Vez ou outra, o diretor Neil Jordan é atacado pela crítica quando engata em um filme comercial. É bem verdade que ele é um diretor intimista que se perde ao tentar vôos mais altos, mas seus filmes comerciais têm o que falta em uma porrada de grandes produções: honestidade. Meu filme preferido do diretor, ironicamente foi o último a que assisti, The Crying Games, e eu até tenho certo carinho por algumas de suas obras esculachadas como Lance de Sorte e Entrevista Com o Vampiro.
Valente, o trabalho anterior, é sua grande bola fora e Ondine veio para corrigir isso. Ao narrar a história de um pescador (Syracuse, Colin Farrel) que pesca uma mulher misteriosa e acaba por acreditar ela ser fruto de sua imaginação, Jordan alcança remição. A filha do protagonista, que sofre de insuficiência renal, acredita que a moça é uma Selkie; criatura aquática meio foca, meio mulher; que é fruto da mitologia irlandesa/escocesa. A vida do cara dá uma sacudida, vida essa nada fácil como de costume nos personagens de Jordan. Essa novidade ao mesmo tempo que lhe traz um renovo, lhe embaralha as idéias. Há 2 anos está longe do alcoolismo, ainda tem que aturar um passado de perdas sofridas.
Mais uma vez a paixão do diretor pela água fala mais alto. Muita água permeia o longa com ares de contos de fada (deixa A Dama na Água de Shyamalan no chinelo). Há citações interessantes de A Branca de Neve e Alice no País das Maravilhas, fazendo tudo se intrincar. Rodado nas paisagens estonteantes e frias da Irlanda (fotografia colírio de Christopher Doyle), terra natal de Jordan, o roteiro escrito por ele próprio se perde um pouco na dissolução do mistério no fim do filme, mas nada que apague o brilho do mesmo.

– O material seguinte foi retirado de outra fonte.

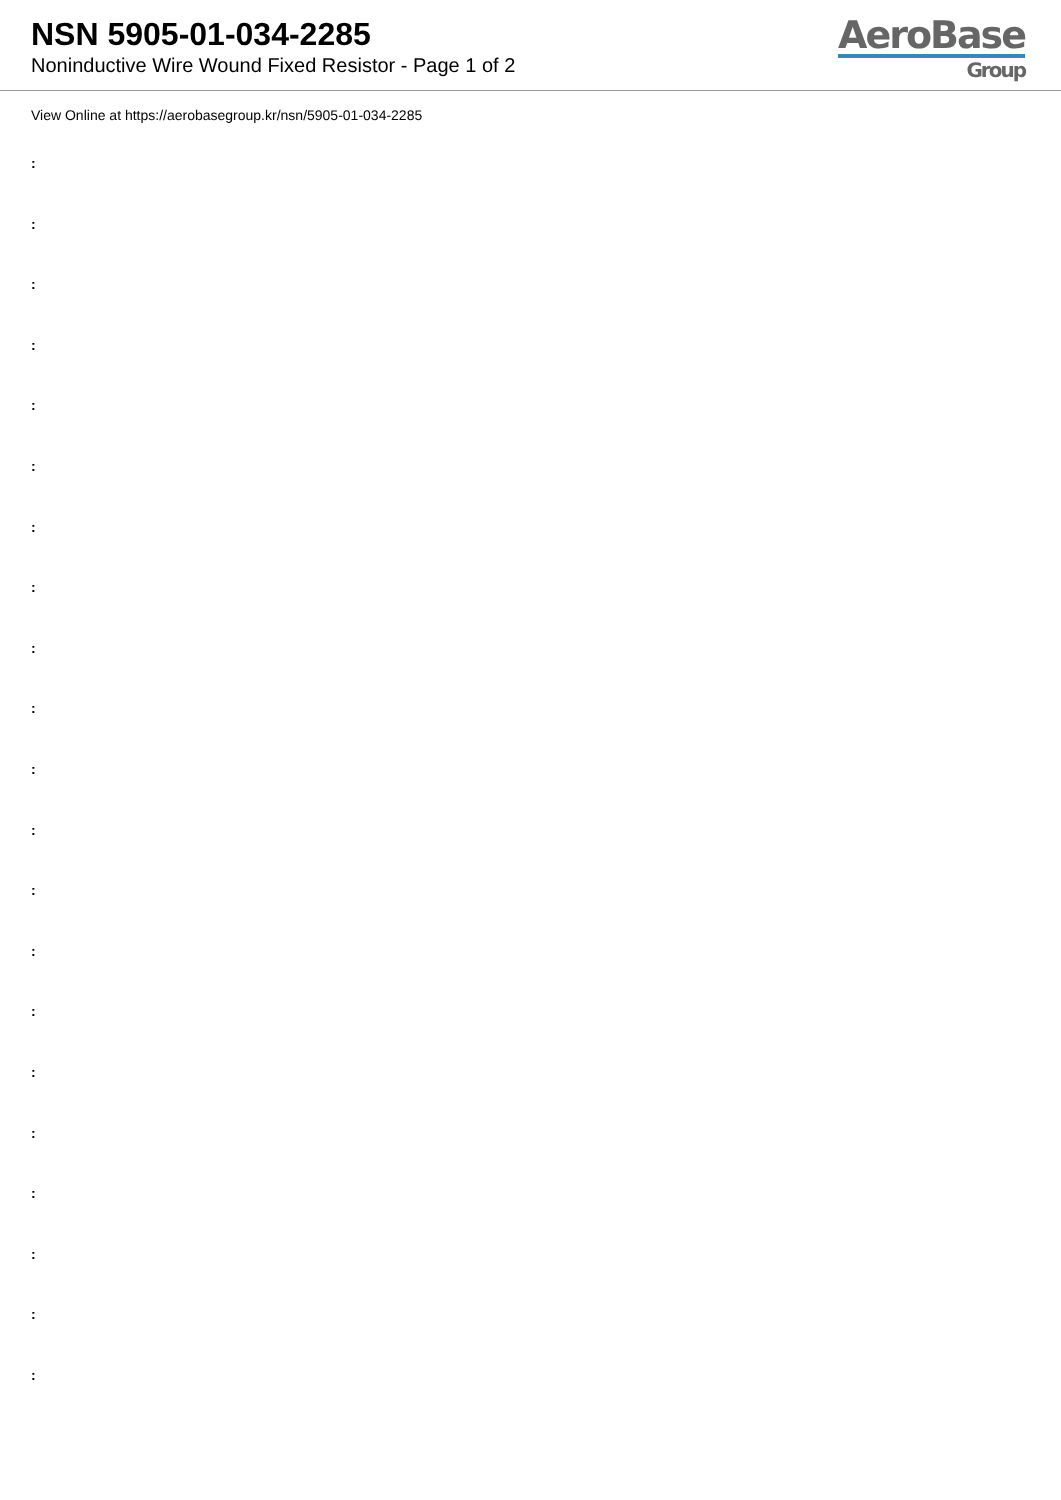NSN 5905-01-034-2285
Noninductive Wire Wound Fixed Resistor - Page 1 of 2
AeroBase
Group
View Online at https://aerobasegroup.kr/nsn/5905-01-034-2285
:
:
:
:
:
:
:
:
:
:
:
:
:
:
:
:
:
:
:
:
:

Assim como no balé de três atos do The Royal Ballet; Ondine, o filme; anda lado a lado com a trilha sonora. Quando Frederick Ashton adaptou o conto mitológico para a dança, em 1958 chamou Hans Werner que compôs uma trilha que é considerada moderna até hoje. Neil Jordan chamou Kjartan Sveinsson e o resultado é plenamente satisfatório. Achei fantástica. Tanto o balé quanto o filme são inspirados no romance "Undine" de Friedrich de La Motte Fouqué. E como não se pode deixar de elogiar as irretocáveis perfomances de todo o elenco, Colin Farrel, que não fica bem de cabelos grandes, foi a escolha certa, com seu sotaque carregadíssimo, para transformar este filme em uma boa surpresa.
No fim, depois de citações literárias de contos fadas, simbologias, muita água e mistério, tem-se o toque de Jordan, que soa brilhante, mas furado (eu escolhi engolir seco). O filme ainda não estreou no Brasil e a Imagem filmes não tem data prevista.